Washington. US-Präsident Trump lehnt die juristische Prüfung von Asylanträgen illegaler Eingewanderter ab. Die Verfassung sieht sie aber vor.

Während First Lady Melania Trump am Sonntag vor Schülern in einem Vorort von Washington für „Güte, Barmherzigkeit und eine positive Einstellung“ warb, hatte Ehemann Donald auf dem Weg zum 119. Golf-Ausflug seit Amtsantritt anderes im Sinn.

Zornig über seine nach hinten losgegangene Abschreckungsstrategie an der Grenze zu Mexiko, bei der bislang über 2400 lateinamerikanische Flüchtlingskinder von ihren Eltern getrennt worden waren, verstieg sich der amerikanische Präsident in der Einwanderungspolitik zu seiner bisher extremsten Forderung: „Wir können nicht zulassen, dass all diese Leute in unser Land einfallen. Wenn jemand reinkommt, müssen wir sie sofort, ohne Richter oder Gerichtsverfahren, dahin bringen, wo sie hergekommen sind“, erklärte Trump.

Rechtsstaatliches Verfahren in der Verfassung festgeschrieben

Die amerikanische Verfassung und höchstrichterliche Urteile verbieten diese Praxis, die auf eine Aushöhlung des „due process“-Prinzips hinausliefe. Danach haben alle Menschen Anspruch auf ein rechtsstaatliches Verfahren. In diesem Fall auf die Anhörung ihres Asylgesuchs. Und zwar unabhängig davon, ob ihre „Anwesenheit rechtsmäßig oder unrechtmäßig“ ist.

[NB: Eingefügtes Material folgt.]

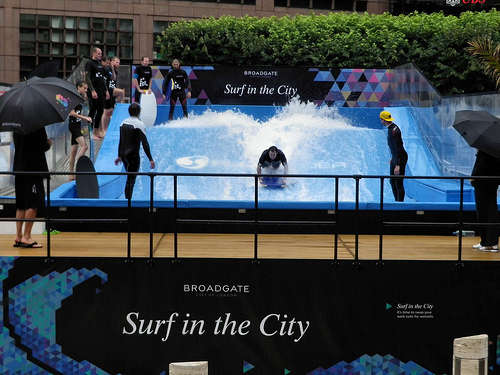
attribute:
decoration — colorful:
[314, 67, 434, 106]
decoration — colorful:
[3, 257, 112, 373]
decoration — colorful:
[271, 347, 440, 373]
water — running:
[118, 97, 401, 197]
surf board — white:
[139, 90, 160, 127]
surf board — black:
[256, 167, 288, 189]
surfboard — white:
[138, 85, 162, 131]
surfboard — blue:
[262, 177, 284, 187]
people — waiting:
[77, 41, 203, 139]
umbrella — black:
[1, 73, 83, 131]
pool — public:
[78, 105, 438, 205]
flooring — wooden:
[4, 229, 493, 261]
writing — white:
[87, 297, 352, 359]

Demokratische Kongress-Abgeordnete sehen in dem Vorstoß Trumps, der von „Eindringlingen“ sprach, einen erneuten Beleg für die „Alleinherrscher-Allüren“. Zuvor hatte Trump die Medien zu „Feinden des Volkes“ gestempelt, den US-Geheimdiensten „Nazi-Methoden“ vorgeworfen, kritische Richter als „befangen“ abgekanzelt und den eigenen Justizminister zu (für Trump) entlastenden Ermittlungen in der Russland-Affäre gedrängt.

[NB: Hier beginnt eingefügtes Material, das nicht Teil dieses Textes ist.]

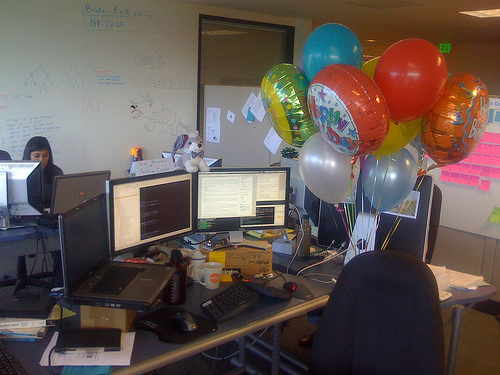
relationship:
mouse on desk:
[172, 309, 199, 333] [0, 234, 351, 374]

Bürgerrechtler rufen zum Widerstand auf

Die Bürgerrechts-Organisation ACLU rief vor diesem Hintergrund auch die republikanischen Abgeordneten zum Widerstand gegen Trumps Vorschläge im Einwanderungsstreit auf. „Jeder Funktionär, der einen Eid geschworen hat, die Verfassung und Gesetze zu achten, sollte das unmissverständlich zurückweisen.“

Viele Konservative sind insgeheim „entrüstet“ über den Zickzackkurs Trumps. Die Republikaner wollten in dieser Woche ein zunächst von Trump unterstütztes Gesetz verabschieden, das viele „Baustellen“ auf einmal regeln würde; unter anderem den Finanzrahmen von 25 Milliarden Dollar für die von Trump seit drei Jahren versprochene Mauer an der Grenze zu Mexiko. Weil im Senat wegen des absehbaren Widerstands der Demokraten keine Mehrheit in Sicht ist, hat Trump seiner Partei überraschend geraten, das Thema bis nach den Kongresswahlen im November zu verschieben.

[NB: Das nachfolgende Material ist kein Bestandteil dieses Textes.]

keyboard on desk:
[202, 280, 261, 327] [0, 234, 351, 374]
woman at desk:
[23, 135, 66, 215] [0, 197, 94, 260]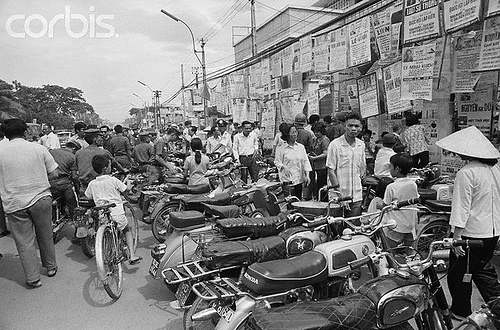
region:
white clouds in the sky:
[123, 34, 179, 51]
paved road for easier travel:
[50, 285, 91, 326]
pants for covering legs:
[8, 210, 57, 267]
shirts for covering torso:
[2, 139, 53, 201]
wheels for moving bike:
[92, 229, 127, 292]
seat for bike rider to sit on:
[96, 201, 115, 216]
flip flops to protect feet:
[133, 258, 140, 266]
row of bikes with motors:
[167, 185, 417, 315]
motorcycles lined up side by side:
[178, 183, 420, 318]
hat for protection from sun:
[437, 123, 499, 165]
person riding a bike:
[77, 146, 145, 305]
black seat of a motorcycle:
[238, 247, 330, 297]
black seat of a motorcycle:
[197, 233, 292, 272]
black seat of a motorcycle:
[215, 211, 292, 238]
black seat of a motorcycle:
[197, 198, 247, 219]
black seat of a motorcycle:
[166, 202, 211, 234]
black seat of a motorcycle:
[177, 188, 233, 208]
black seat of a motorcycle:
[240, 284, 377, 329]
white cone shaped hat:
[429, 124, 499, 163]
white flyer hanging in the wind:
[396, 37, 440, 107]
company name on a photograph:
[13, 6, 133, 61]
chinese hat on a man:
[438, 109, 496, 166]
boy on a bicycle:
[78, 149, 148, 311]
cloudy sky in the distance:
[63, 29, 181, 90]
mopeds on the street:
[166, 173, 454, 323]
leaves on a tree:
[3, 71, 98, 117]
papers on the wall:
[309, 15, 379, 75]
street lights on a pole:
[161, 6, 202, 66]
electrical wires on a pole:
[192, 6, 249, 41]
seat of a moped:
[256, 251, 321, 286]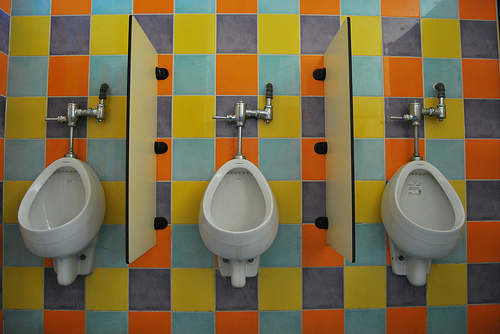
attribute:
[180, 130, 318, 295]
urinal — white, ceramic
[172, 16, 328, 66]
wall — multi colored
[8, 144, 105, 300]
urinal — WHITE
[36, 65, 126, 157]
plumbing — SILVER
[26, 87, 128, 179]
handle — flushes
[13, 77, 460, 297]
urinals — white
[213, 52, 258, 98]
square — orange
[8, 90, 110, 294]
urinal — white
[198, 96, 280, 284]
urinal — white 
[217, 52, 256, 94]
square — yellow , purple , orange 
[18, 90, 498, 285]
urinals — 3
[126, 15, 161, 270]
urinal divider — light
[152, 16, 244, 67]
square — blue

Rund 1800 Familien auseinander gerissen

Dabei sind die Probleme an der Grenze ungelöst. Rund 1800 Einwanderfamilien sind weiter auseinandergerissen. Die Zusammenführung gestaltet sich nach Angaben von Hilfsorganisationen als „äußerst langwierig“. Unterdessen haben staatliche Behörden nach Berichten der Zeitung „Texas Tribune“ vereinzelt zu Erpresser-Methoden gegriffen. Väter und Mütter, die ihre Kinder wiedersehen wollen, mussten vorher unterschreiben, dass sie einer unverzüglichen gemeinsamen Abschiebung in ihrer Heimatland zustimmen. „Absolut unzulässig“, erklärten Juristen in Washington.

Analysten rechnen damit, dass Trump bis zum Wahltermin am 6. November den Streit weiter eskalieren lassen wird, weil er seine neuerlich besser werdenden Umfragenwerte als Bestätigung nimmt. Das Meinungsforschungsinstitut Gallup hat für Trump eine neuen Höchstwert ermittelt. Danach sind 45 Prozent aller Wahlberechtigten mit ihm zufrieden. Vorgänger Obama (46 Prozent), Clinton (46 Prozent), Reagan (45 Prozent) und Carter (43 Prozent) hatten nach rund 17 Monaten Amtszeit ähnliche Werte.